When Seikaly and I last met in April of this year (when I delivered
another 50 petitions), he had mentioned that a memorandum to the Department
of Justice from their office was due out in the next few weeks, even
in the next six weeks. Now he told me that was no longer the case.
I asked what had changed? He replied that the ruling by the Chilean
Supreme Court, stating that General Pinochet is mentally unfit to
stand trial, had influence, as was the fact that there are so many
other issues vying for attention, like ENRON and WorldCom and Massaoui.
We had a lot of back and forth on the question of where does the
decision-making power to indict rest? While clearly the US Attorney
for the District of Columbia must make this decision, Seikaly pointed
out that there were many other factors involved in this decision,
that gone were the days when an agency could act alone and proceed
to prosecute without taking into account the views of other agencies.
As they had, he said, in the early days of the case, characterizing
their early action as “aggressive,” resulting in three guilty pleas.

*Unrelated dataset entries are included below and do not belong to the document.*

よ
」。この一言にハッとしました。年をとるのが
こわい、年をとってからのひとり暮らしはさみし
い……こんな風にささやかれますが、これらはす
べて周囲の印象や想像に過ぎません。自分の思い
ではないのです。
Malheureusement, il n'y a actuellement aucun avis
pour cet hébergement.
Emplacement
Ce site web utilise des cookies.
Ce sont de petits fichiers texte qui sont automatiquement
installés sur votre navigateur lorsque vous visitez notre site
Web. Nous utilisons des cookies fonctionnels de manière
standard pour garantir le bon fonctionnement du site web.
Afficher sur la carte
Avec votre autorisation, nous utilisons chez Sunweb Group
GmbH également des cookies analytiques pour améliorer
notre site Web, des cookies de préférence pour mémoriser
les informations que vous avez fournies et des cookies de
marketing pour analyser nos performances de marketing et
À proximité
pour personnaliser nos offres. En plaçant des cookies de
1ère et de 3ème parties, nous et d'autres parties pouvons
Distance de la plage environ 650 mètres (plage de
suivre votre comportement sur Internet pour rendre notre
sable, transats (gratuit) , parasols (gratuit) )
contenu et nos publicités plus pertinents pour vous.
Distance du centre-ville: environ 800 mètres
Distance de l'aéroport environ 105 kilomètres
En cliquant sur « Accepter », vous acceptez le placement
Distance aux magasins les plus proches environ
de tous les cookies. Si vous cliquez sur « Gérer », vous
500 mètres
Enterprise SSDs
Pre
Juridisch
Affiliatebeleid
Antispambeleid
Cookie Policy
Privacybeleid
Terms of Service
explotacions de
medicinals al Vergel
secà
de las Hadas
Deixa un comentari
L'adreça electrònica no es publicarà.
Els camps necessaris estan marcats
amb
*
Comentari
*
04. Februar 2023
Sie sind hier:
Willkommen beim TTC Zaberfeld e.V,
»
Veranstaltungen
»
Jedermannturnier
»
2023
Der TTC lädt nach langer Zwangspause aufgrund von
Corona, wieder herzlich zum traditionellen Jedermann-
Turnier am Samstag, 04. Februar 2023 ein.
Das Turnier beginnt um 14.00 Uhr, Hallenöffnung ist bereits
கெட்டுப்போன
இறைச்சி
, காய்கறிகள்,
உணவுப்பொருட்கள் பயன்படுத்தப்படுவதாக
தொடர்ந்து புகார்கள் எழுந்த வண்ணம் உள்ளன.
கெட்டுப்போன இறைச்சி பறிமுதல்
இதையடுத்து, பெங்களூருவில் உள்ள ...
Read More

We returned to the question of the evidence. In the petition, based
on the last meeting with Seikaly, we noted that there is internal
division in the US Attorney’s Office about the question of whether
there is enough evidence to successfully prosecute. Seikaly pointed
out that he personally did not believe there was enough and while
ensuring I understood he did not speak on behalf of the US Attorney,
he said that often U.S. policy proceeds on intelligence and information
that is enough to base policy on but is insufficient for the successful
criminal prosecution of someone, convincing a jury of their culpability
“beyond a shadow of a doubt.” As an example he cited the case of Lybian
dictator Muammar Qaddafi who U.S. policymakers were sure was behind
the Pan Am bombing but did not have enough evidence to prosecute him.
I asked what kind of evidence it would take and he said that if former
DINA (secret police) chief Contreras or anyone in a position to know
would state that they knew Pinochet knew or that they told Pinochet
but he said nothing or that Pinochet had ordered the attack, then
that would be enough to seek the indictment.